▸ STATED TASK 1
Quote the part of the pinball game article that begins at the words "The Pinball of the Dead received" and ends after the words "magazine Nintendo Power.".

▸ READING TEXT
- Developer: Wow Entertainment
- Publisher: SegaNA: THQ;
- Director: Yuichi Toyama
- Producer: Rikiya Nakagawa
- Composers: Tetsuya Kawauchi Haruyoshi Tomita
- Series: The House of the Dead
- Platform: Game Boy Advance
- Release: NA: June 18, 2002; JP: July 4, 2002; EU: January 10, 2003;
- Genre: Pinball
- Mode: Single-player

= The Pinball of the Dead =

2002 video game

The Pinball of the Dead is a pinball video game developed by Sega's Wow Entertainment division and published by Sega. It was released for the Game Boy Advance in 2002 and 2003. Based on Sega's The House of the Dead series of light gun games, particularly The House of the Dead and The House of the Dead 2, the game contains three tables and includes a "Challenge" mode. Full-motion video sequences and audio samples from previous games were also added. The game was first announced during the 2001 Nintendo Space World. Composer Hitoshi Sakimoto was involved with making the game's music.

The Pinball of the Dead received generally positive reviews from video game critics, receiving an Editor's Choice award on GameZone. Critics praised the graphics and sound while its gameplay physics was more mixed. It also received several comparisons to other pinball games like Devil's Crush. In 2005, the game was later called one of the best games of all time from gaming magazine Nintendo Power.

Records from a data collection:
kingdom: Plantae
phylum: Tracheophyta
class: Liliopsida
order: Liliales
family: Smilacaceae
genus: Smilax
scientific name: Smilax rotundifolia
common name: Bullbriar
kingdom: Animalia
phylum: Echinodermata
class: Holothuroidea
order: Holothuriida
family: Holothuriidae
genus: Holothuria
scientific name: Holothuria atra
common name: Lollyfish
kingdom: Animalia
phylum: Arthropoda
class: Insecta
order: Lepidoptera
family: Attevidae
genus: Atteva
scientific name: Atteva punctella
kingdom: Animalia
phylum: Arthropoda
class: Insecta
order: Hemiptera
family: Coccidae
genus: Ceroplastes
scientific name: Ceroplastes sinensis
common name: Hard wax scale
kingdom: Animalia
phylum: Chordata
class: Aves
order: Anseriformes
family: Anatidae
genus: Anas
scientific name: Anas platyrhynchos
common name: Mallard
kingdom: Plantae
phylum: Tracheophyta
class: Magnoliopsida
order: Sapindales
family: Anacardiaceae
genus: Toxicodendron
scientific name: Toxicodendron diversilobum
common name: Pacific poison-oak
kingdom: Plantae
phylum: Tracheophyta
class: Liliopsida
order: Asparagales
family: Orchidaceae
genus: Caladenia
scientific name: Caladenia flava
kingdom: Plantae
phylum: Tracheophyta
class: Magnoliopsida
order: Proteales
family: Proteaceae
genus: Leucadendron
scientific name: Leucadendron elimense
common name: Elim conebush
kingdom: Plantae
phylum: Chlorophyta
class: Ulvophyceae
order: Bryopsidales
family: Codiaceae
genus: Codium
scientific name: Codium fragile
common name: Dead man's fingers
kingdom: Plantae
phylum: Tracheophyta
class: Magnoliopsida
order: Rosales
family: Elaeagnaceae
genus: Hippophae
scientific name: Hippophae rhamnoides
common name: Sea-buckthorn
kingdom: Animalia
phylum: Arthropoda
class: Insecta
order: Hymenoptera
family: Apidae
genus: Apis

▸ STATED TASK 2
Rewrite the records from the line that contains "genus: Leucadendron" through the end of the records, replacing "common name" with "vernacular name" and leaving everything else unchanged.

▸ CORRECT ANSWER 1
The Pinball of the Dead received generally positive reviews from video game critics, receiving an Editor's Choice award on GameZone. Critics praised the graphics and sound while its gameplay physics was more mixed. It also received several comparisons to other pinball games like Devil's Crush. In 2005, the game was later called one of the best games of all time from gaming magazine Nintendo Power.

▸ CORRECT ANSWER 2
genus: Leucadendron
scientific name: Leucadendron elimense
vernacular name: Elim conebush
kingdom: Plantae
phylum: Chlorophyta
class: Ulvophyceae
order: Bryopsidales
family: Codiaceae
genus: Codium
scientific name: Codium fragile
vernacular name: Dead man's fingers
kingdom: Plantae
phylum: Tracheophyta
class: Magnoliopsida
order: Rosales
family: Elaeagnaceae
genus: Hippophae
scientific name: Hippophae rhamnoides
vernacular name: Sea-buckthorn
kingdom: Animalia
phylum: Arthropoda
class: Insecta
order: Hymenoptera
family: Apidae
genus: Apis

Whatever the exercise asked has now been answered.